映画「カサブランカ」最後の台詞となっています。クライマックスに向けて騙し合いを見せたリックとルノー。ラズロ夫妻を逃がしドイツ軍を撒いたところで、ルノーはリックに逃走の手助けと通行証の手配を提案します。実はルノーは地下活動家たちの支援者だったのです。これを受けたリックは、ルノーをファーストネームの「ルイ」と呼び、互いの友情を確かめ、それは同時に長年の孤独からの脱却でもあったのでした。

カサブランカのラストや結末の感想や評価を紹介!

映画「カサブランカ」好評の感想!

「カサブランカ」の好意的な感想に多く見られたのが、とにかく「美しい」というものでした。

特にサム役を演じるドーリー・ウィルソンの歌う「As Time Goes By」、それに乗せて思い起こされるパリでの思い出、リックの決意と深い愛。イルザ役のイングリット・バーグマン自身の美しさも見どころに挙げられるほどです。

また、横暴なドイツ軍にいい思いをしていないカサブランカの人々がフランス国家を歌う場面に感動したという感想もみられました。
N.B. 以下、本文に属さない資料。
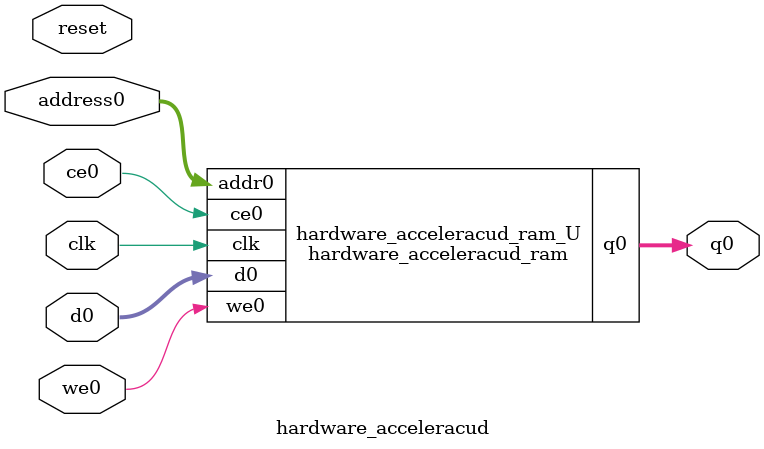
<source format=v>

`timescale 1 ns / 1 ps
module hardware_acceleracud_ram (addr0, ce0, d0, we0, q0,  clk);

parameter DWIDTH = 32;
parameter AWIDTH = 13;
parameter MEM_SIZE = 7840;

input[AWIDTH-1:0] addr0;
input ce0;
input[DWIDTH-1:0] d0;
input we0;
output reg[DWIDTH-1:0] q0;
input clk;

(* ram_style = "block" *)reg [DWIDTH-1:0] ram[0:MEM_SIZE-1];




always @(posedge clk)  
begin 
    if (ce0) 
    begin
        if (we0) 
        begin 
            ram[addr0] <= d0; 
            q0 <= d0;
        end 
        else 
            q0 <= ram[addr0];
    end
end


endmodule


`timescale 1 ns / 1 ps
module hardware_acceleracud(
    reset,
    clk,
    address0,
    ce0,
    we0,
    d0,
    q0);

parameter DataWidth = 32'd32;
parameter AddressRange = 32'd7840;
parameter AddressWidth = 32'd13;
input reset;
input clk;
input[AddressWidth - 1:0] address0;
input ce0;
input we0;
input[DataWidth - 1:0] d0;
output[DataWidth - 1:0] q0;



hardware_acceleracud_ram hardware_acceleracud_ram_U(
    .clk( clk ),
    .addr0( address0 ),
    .ce0( ce0 ),
    .we0( we0 ),
    .d0( d0 ),
    .q0( q0 ));

endmodule


</source>
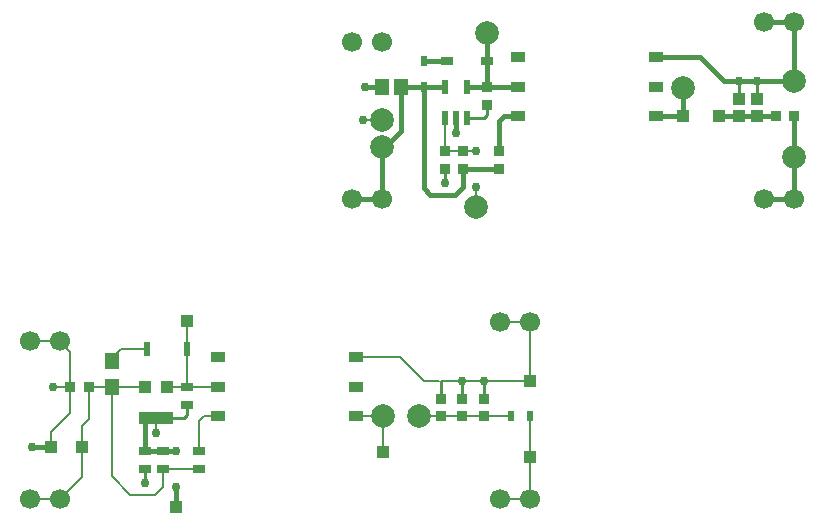
<source format=gtl>
G04*
<<<<<<< HEAD
G04 #@! TF.GenerationSoftware,Altium Limited,Altium Designer,22.2.1 (43)*
=======
G04 #@! TF.GenerationSoftware,Altium Limited,Altium Designer,20.2.6 (244)*
>>>>>>> 4e0b3683575d4fa8bc2fa5a38cc8482e5bfbb278
G04*
G04 Layer_Physical_Order=1*
G04 Layer_Color=255*
%FSLAX25Y25*%
%MOIN*%
G70*
G04*
<<<<<<< HEAD
G04 #@! TF.SameCoordinates,349ACB13-1475-4CFD-A425-034749F407B6*
=======
G04 #@! TF.SameCoordinates,39F16B55-C1F7-43D0-B861-395FF0F2765C*
>>>>>>> 4e0b3683575d4fa8bc2fa5a38cc8482e5bfbb278
G04*
G04*
G04 #@! TF.FilePolarity,Positive*
G04*
G01*
G75*
<<<<<<< HEAD
%ADD12C,0.01000*%
%ADD15R,0.05118X0.03386*%
%ADD16R,0.03937X0.04331*%
%ADD17R,0.03937X0.04134*%
%ADD18C,0.07874*%
%ADD19R,0.03937X0.03150*%
%ADD20R,0.05118X0.05709*%
%ADD21R,0.03543X0.03347*%
%ADD22R,0.03347X0.03543*%
%ADD23R,0.02047X0.04803*%
%ADD24R,0.01968X0.03543*%
%ADD36C,0.01600*%
%ADD37C,0.00600*%
%ADD38C,0.00900*%
%ADD39C,0.06693*%
%ADD40C,0.02953*%
D12*
X161024Y43063D02*
Y48968D01*
X153969Y43063D02*
Y48968D01*
X146787Y43063D02*
Y49000D01*
D15*
X118366Y37157D02*
D03*
Y47000D02*
D03*
Y56842D02*
D03*
X72500Y37157D02*
D03*
Y47000D02*
D03*
Y56842D02*
D03*
D16*
X127398Y37157D02*
D03*
X139602D02*
D03*
D17*
X161024Y43063D02*
D03*
Y37157D02*
D03*
X153969Y43063D02*
D03*
Y37157D02*
D03*
X146787Y43063D02*
D03*
Y37157D02*
D03*
D18*
X27201Y27000D02*
D03*
X62094Y68937D02*
D03*
X127398Y25197D02*
D03*
X16965Y27000D02*
D03*
X58500Y7087D02*
D03*
X176413Y49000D02*
D03*
Y23622D02*
D03*
D19*
X62094Y59598D02*
D03*
X48906D02*
D03*
D20*
X29563Y47000D02*
D03*
X23264D02*
D03*
D21*
X62000Y40898D02*
D03*
Y47000D02*
D03*
X48020Y25551D02*
D03*
Y19449D02*
D03*
X54000D02*
D03*
Y25551D02*
D03*
X66000Y19449D02*
D03*
Y25551D02*
D03*
D22*
X170311Y37157D02*
D03*
X176413D02*
D03*
D23*
X48020Y47000D02*
D03*
X55500D02*
D03*
Y36685D02*
D03*
X51760D02*
D03*
X48020D02*
D03*
D24*
X37063Y55661D02*
D03*
Y47000D02*
D03*
D36*
X23228Y38189D02*
Y46965D01*
X16965Y31925D02*
X23228Y38189D01*
X16965Y27000D02*
Y31925D01*
X23264Y47000D02*
Y58661D01*
X19721Y62205D02*
X23264Y58661D01*
X9720Y62205D02*
X19721D01*
X146787Y49000D02*
X176413D01*
X127398Y25197D02*
Y37157D01*
X146162Y49000D02*
X146253Y48909D01*
X141157Y49000D02*
X146000D01*
X161024Y37157D02*
X170311D01*
X153969D02*
X161024D01*
X146787D02*
X153969D01*
X139602D02*
X146787D01*
X37063Y47000D02*
X48020D01*
X37008D02*
X37063D01*
X29563D02*
X37008D01*
X27201Y33894D02*
X29563Y36256D01*
Y47000D01*
X27201Y27000D02*
Y33894D01*
Y16980D02*
Y27000D01*
X19721Y9500D02*
X27201Y16980D01*
X9720Y9500D02*
X19721D01*
X37063Y55661D02*
Y56449D01*
X40213Y59598D01*
X37008Y17323D02*
X43307Y11024D01*
X37008Y17323D02*
Y47000D01*
X40213Y59598D02*
X48906D01*
X62094D02*
Y68937D01*
X17563Y47000D02*
X23264D01*
X166413Y9449D02*
X176413D01*
Y23622D01*
Y37157D01*
X118366Y56842D02*
X133315D01*
X141157Y49000D01*
X176413D02*
Y68504D01*
X166413D02*
X176413D01*
X43307Y11024D02*
X51575D01*
X54000Y13449D02*
Y19449D01*
X51575Y11024D02*
X54000Y13449D01*
X118366Y37157D02*
X127398D01*
X51760Y31500D02*
Y36685D01*
X67658Y37157D02*
X72500D01*
X62094Y47095D02*
Y59598D01*
X62000Y47000D02*
X72500D01*
X55500D02*
X62000D01*
X54000Y19449D02*
X66000D01*
Y35500D02*
X67658Y37157D01*
X66000Y25551D02*
Y35500D01*
D37*
X23228Y46965D02*
X23264Y47000D01*
X10630Y27000D02*
X16965D01*
X58500Y7087D02*
Y13587D01*
X54000Y25551D02*
X58500D01*
X48020D02*
X54000D01*
X62000Y47000D02*
X62094Y47095D01*
X48020Y25551D02*
Y36685D01*
D38*
Y14961D02*
Y19449D01*
X62000Y37500D02*
Y40898D01*
X55500Y36685D02*
X61185D01*
X62000Y37500D01*
D39*
X176413Y68504D02*
D03*
X166413D02*
D03*
X176413Y9449D02*
D03*
X166413D02*
D03*
X19721Y9500D02*
D03*
X9720D02*
D03*
Y62205D02*
D03*
X19721D02*
D03*
D40*
X161024Y48968D02*
D03*
X153969D02*
D03*
X17563Y47000D02*
D03*
X10630Y27000D02*
D03*
X48020Y14961D02*
D03*
X58500Y13587D02*
D03*
Y25551D02*
D03*
X51760Y31500D02*
D03*
X146787Y49000D02*
=======
%ADD13C,0.01000*%
%ADD15R,0.05118X0.03386*%
%ADD16C,0.07874*%
%ADD17R,0.03347X0.03543*%
%ADD18R,0.03937X0.04134*%
%ADD19R,0.02047X0.04803*%
%ADD20R,0.03543X0.03347*%
%ADD21R,0.03937X0.03150*%
%ADD22R,0.01968X0.03543*%
%ADD23R,0.03937X0.04331*%
%ADD24R,0.05118X0.05709*%
%ADD36C,0.00600*%
%ADD37C,0.01600*%
%ADD38C,0.00900*%
%ADD39C,0.06693*%
%ADD40C,0.02953*%
D13*
X246000Y143063D02*
Y149000D01*
X252000Y143063D02*
Y149000D01*
D15*
X218366Y137157D02*
D03*
Y147000D02*
D03*
Y156843D02*
D03*
X172500Y137157D02*
D03*
Y147000D02*
D03*
Y156843D02*
D03*
D16*
X162094Y165000D02*
D03*
X227500Y146500D02*
D03*
X127201Y136000D02*
D03*
X158500Y107087D02*
D03*
X264602Y149000D02*
D03*
Y123622D02*
D03*
X127201Y127000D02*
D03*
D17*
X258500Y137157D02*
D03*
X264602D02*
D03*
D18*
X252000Y143063D02*
D03*
Y137157D02*
D03*
X246000Y143063D02*
D03*
Y137157D02*
D03*
D19*
X148020Y147000D02*
D03*
X155500D02*
D03*
Y136685D02*
D03*
X151760D02*
D03*
X148020D02*
D03*
D20*
Y125551D02*
D03*
Y119449D02*
D03*
X162000Y147000D02*
D03*
Y140898D02*
D03*
X154000Y119449D02*
D03*
Y125551D02*
D03*
X166000Y119449D02*
D03*
Y125551D02*
D03*
D21*
X148906Y155661D02*
D03*
X162094D02*
D03*
D22*
X141000D02*
D03*
Y147000D02*
D03*
D23*
X239602Y137157D02*
D03*
X227398D02*
D03*
D24*
X127201Y147000D02*
D03*
X133500D02*
D03*
D36*
X127201Y127000D02*
X128181D01*
X127114Y135913D02*
X127201Y136000D01*
X120953Y135913D02*
X127114D01*
X120866Y135827D02*
X120953Y135913D01*
X158500Y107087D02*
Y113587D01*
X227398Y137157D02*
X227500Y137260D01*
X154000Y125551D02*
X158500D01*
X148020D02*
X154000D01*
X162000Y147000D02*
X162094Y147095D01*
X148020Y125551D02*
Y136685D01*
D37*
X133500Y132319D02*
Y147000D01*
X128181Y127000D02*
X133500Y132319D01*
X127201Y109500D02*
Y127000D01*
X117201Y109500D02*
X127201D01*
X254602Y109449D02*
X264602D01*
Y123622D01*
Y137157D01*
X218366Y156843D02*
X233315D01*
X241158Y149000D01*
X246000D01*
X252000D01*
X264602D02*
Y168504D01*
X252000Y149000D02*
X264602D01*
X254602Y168504D02*
X264602D01*
X141000Y113331D02*
X143307Y111024D01*
X151575D01*
X141000Y113331D02*
Y147000D01*
X154000Y113449D02*
Y119449D01*
X151575Y111024D02*
X154000Y113449D01*
X162094Y155661D02*
Y165000D01*
X227500Y137260D02*
Y146500D01*
X252000Y137157D02*
X258500D01*
X246000D02*
X252000D01*
X239602D02*
X246000D01*
X218366D02*
X227398D01*
X151760Y131500D02*
Y136685D01*
X121500Y147000D02*
X127201D01*
X167657Y137157D02*
X172500D01*
X162094Y147095D02*
Y155661D01*
X141000D02*
X148906D01*
X162000Y147000D02*
X172500D01*
X155500D02*
X162000D01*
X141000D02*
X148020D01*
X133500D02*
X141000D01*
X154000Y119449D02*
X166000D01*
Y135500D02*
X167657Y137157D01*
X166000Y125551D02*
Y135500D01*
D38*
X148020Y114961D02*
Y119449D01*
X162000Y137500D02*
Y140898D01*
X155500Y136685D02*
X161185D01*
X162000Y137500D01*
D39*
X264602Y168504D02*
D03*
X254602D02*
D03*
X127201Y109500D02*
D03*
X117201D02*
D03*
Y161811D02*
D03*
X127201D02*
D03*
X254602Y109449D02*
D03*
X264602D02*
D03*
D40*
X120866Y135827D02*
D03*
X148020Y114961D02*
D03*
X158500Y113587D02*
D03*
Y125551D02*
D03*
X121500Y147000D02*
D03*
X151760Y131500D02*
D03*
X252000Y149000D02*
D03*
X246000D02*
>>>>>>> 4e0b3683575d4fa8bc2fa5a38cc8482e5bfbb278
D03*
M02*

</source>
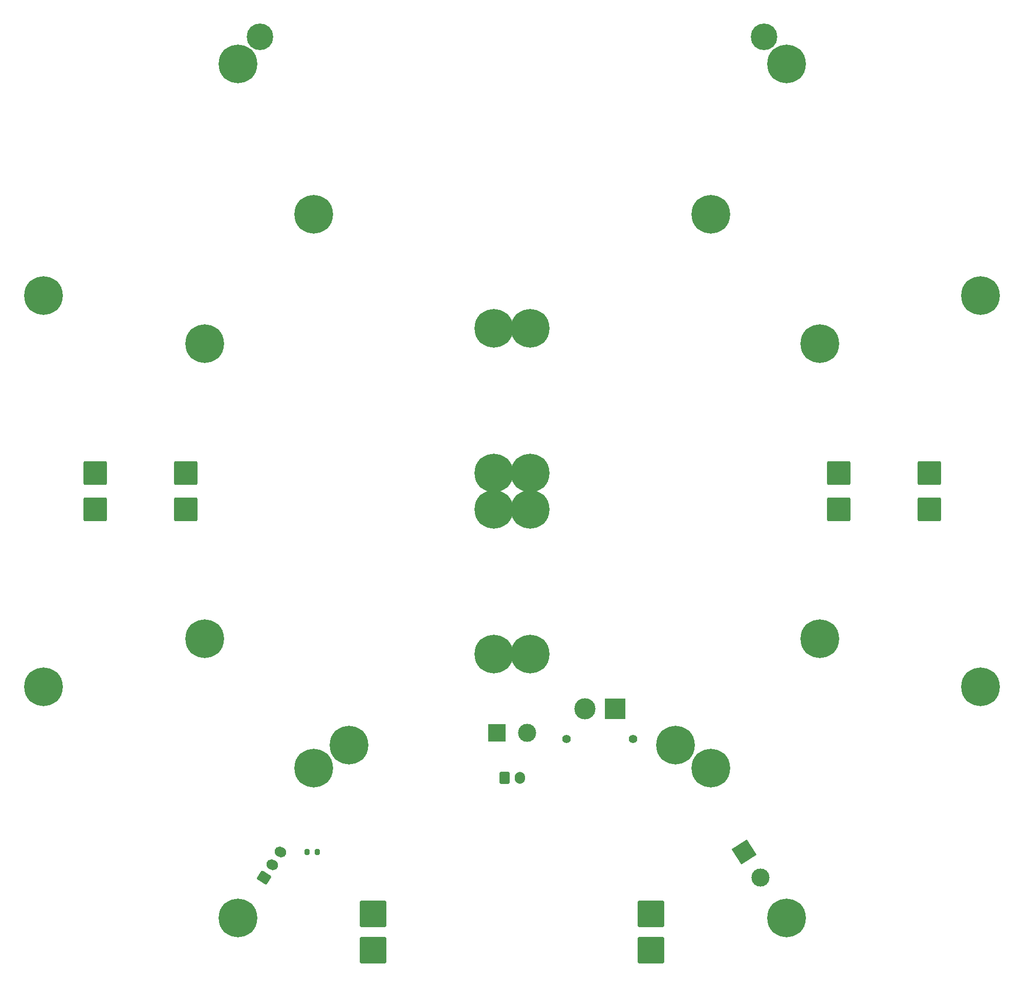
<source format=gbs>
G04 #@! TF.GenerationSoftware,KiCad,Pcbnew,7.0.9*
G04 #@! TF.CreationDate,2023-12-19T12:28:51+08:00*
G04 #@! TF.ProjectId,layer2,6c617965-7232-42e6-9b69-6361645f7063,rev?*
G04 #@! TF.SameCoordinates,Original*
G04 #@! TF.FileFunction,Soldermask,Bot*
G04 #@! TF.FilePolarity,Negative*
%FSLAX46Y46*%
G04 Gerber Fmt 4.6, Leading zero omitted, Abs format (unit mm)*
G04 Created by KiCad (PCBNEW 7.0.9) date 2023-12-19 12:28:51*
%MOMM*%
%LPD*%
G01*
G04 APERTURE LIST*
G04 Aperture macros list*
%AMRoundRect*
0 Rectangle with rounded corners*
0 $1 Rounding radius*
0 $2 $3 $4 $5 $6 $7 $8 $9 X,Y pos of 4 corners*
0 Add a 4 corners polygon primitive as box body*
4,1,4,$2,$3,$4,$5,$6,$7,$8,$9,$2,$3,0*
0 Add four circle primitives for the rounded corners*
1,1,$1+$1,$2,$3*
1,1,$1+$1,$4,$5*
1,1,$1+$1,$6,$7*
1,1,$1+$1,$8,$9*
0 Add four rect primitives between the rounded corners*
20,1,$1+$1,$2,$3,$4,$5,0*
20,1,$1+$1,$4,$5,$6,$7,0*
20,1,$1+$1,$6,$7,$8,$9,0*
20,1,$1+$1,$8,$9,$2,$3,0*%
%AMHorizOval*
0 Thick line with rounded ends*
0 $1 width*
0 $2 $3 position (X,Y) of the first rounded end (center of the circle)*
0 $4 $5 position (X,Y) of the second rounded end (center of the circle)*
0 Add line between two ends*
20,1,$1,$2,$3,$4,$5,0*
0 Add two circle primitives to create the rounded ends*
1,1,$1,$2,$3*
1,1,$1,$4,$5*%
%AMRotRect*
0 Rectangle, with rotation*
0 The origin of the aperture is its center*
0 $1 length*
0 $2 width*
0 $3 Rotation angle, in degrees counterclockwise*
0 Add horizontal line*
21,1,$1,$2,0,0,$3*%
G04 Aperture macros list end*
%ADD10RotRect,3.000000X3.000000X302.700000*%
%ADD11C,3.000000*%
%ADD12RoundRect,0.250000X-0.600000X-0.750000X0.600000X-0.750000X0.600000X0.750000X-0.600000X0.750000X0*%
%ADD13O,1.700000X2.000000*%
%ADD14RoundRect,0.249999X-1.950001X-1.950001X1.950001X-1.950001X1.950001X1.950001X-1.950001X1.950001X0*%
%ADD15RoundRect,0.250002X-1.699998X-1.699998X1.699998X-1.699998X1.699998X1.699998X-1.699998X1.699998X0*%
%ADD16RoundRect,0.250000X0.285967X-0.896576X0.934238X0.113249X-0.285967X0.896576X-0.934238X-0.113249X0*%
%ADD17HorizOval,1.700000X-0.105190X0.067528X0.105190X-0.067528X0*%
%ADD18C,6.400000*%
%ADD19R,3.000000X3.000000*%
%ADD20C,4.400000*%
%ADD21C,1.400000*%
%ADD22R,3.500000X3.500000*%
%ADD23C,3.500000*%
%ADD24RoundRect,0.200000X-0.200000X-0.275000X0.200000X-0.275000X0.200000X0.275000X-0.200000X0.275000X0*%
G04 APERTURE END LIST*
D10*
X143357043Y-164747279D03*
D11*
X146058245Y-168954833D03*
D12*
X103750000Y-152500000D03*
D13*
X106250000Y-152500000D03*
D14*
X128000000Y-181000000D03*
X82000000Y-175000000D03*
D15*
X174000000Y-108000000D03*
D16*
X63941829Y-168954881D03*
D17*
X65292393Y-166851080D03*
X66642957Y-164747280D03*
D18*
X102000000Y-78000000D03*
X102000000Y-108000000D03*
X155865000Y-80595000D03*
X132012016Y-147075539D03*
D19*
X102500000Y-145000000D03*
D11*
X107500000Y-145000000D03*
D20*
X63306373Y-29782705D03*
D18*
X77987984Y-147075539D03*
X54135100Y-129405000D03*
D21*
X125000000Y-146000000D03*
X114000000Y-146000000D03*
D22*
X122000000Y-141000000D03*
D23*
X117000000Y-141000000D03*
D18*
X108000000Y-108000000D03*
X59637893Y-34301490D03*
D15*
X51000000Y-108000000D03*
D18*
X54135100Y-80595000D03*
D20*
X146693627Y-29782705D03*
D14*
X128000000Y-175000000D03*
D18*
X72133200Y-150854000D03*
X72133200Y-59145700D03*
X27498500Y-72603700D03*
D15*
X159000000Y-102000000D03*
D18*
X137867000Y-150854000D03*
D15*
X174000000Y-102000000D03*
D18*
X182501000Y-72603700D03*
X137867000Y-59145700D03*
D15*
X36000000Y-102000000D03*
D18*
X182501000Y-137396000D03*
X27498500Y-137396000D03*
D15*
X51000000Y-102000000D03*
D18*
X59637900Y-175699000D03*
X150362107Y-34301490D03*
X155865000Y-129405000D03*
X108000000Y-102000000D03*
X108000000Y-132000000D03*
D15*
X159000000Y-108000000D03*
D18*
X102000000Y-102000000D03*
X108000000Y-78000000D03*
D14*
X82000000Y-181000000D03*
D18*
X102000000Y-132000000D03*
X150362000Y-175699000D03*
D15*
X36000000Y-108000000D03*
D24*
X71100000Y-164750000D03*
X72750000Y-164750000D03*
M02*

</source>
後述の不評派の感想とは全く逆の感想です。

現代日本での国家の立ち位置は式典で歌われる象徴的なものになっていますが、国家そのものが危ぶまれたフランス人にとって、異国であるカサブランカでアイデンティティを表現する唯一かつ最も強力な手段が国歌。それ故に感動の大きい場面となっています。

映画「カサブランカ」不評の感想!

映画への不評な感想については、「当時と現代の価値観の違い」を受け入れられないという感想が多くみられました。

「ふたりの男性に心を許してしまう」という描写は映画であっても現代では忌み嫌われ、特に映画「カサブランカ」のように既婚女性が別の男性を愛することを美化した映画はスキャンダルにもなりかねないため、特に現代日本では制作すら難しい分野でしょう。

また、社会的な背景も受け入れられない一因となっているようです。カサブランカ映画中でドイツ軍人が歌う愛国化をフランス国歌「マルセイエーズ」でかき消すシーンや、リックがドイツ人将校を目の前で射殺しておきながらそれを見過ごすフランス人の警察署長の描写は、反ドイツ・反ナチスのプロパガンダ映画としての一面を覗かせていて、映画が完全に娯楽と化した現代日本ではこうした強い政治色が受け入れられないようです。

カサブランカの映画あらすじまとめ!

映画「カサブランカ」のあらすじと名言、感想をご紹介してきましたが、名作映画の名に恥じない作品であることがお分かりいただけたかと思います。普段触れる機会の少ないレトロ映画ですが、その第一歩として映画「カサブランカ」を鑑賞してみてはいかがでしょうか。台風の多いこの夏、映画「カサブランカ」をはじめとするレトロ映画の名作と共に過ごされてみてはいかがでしょうか?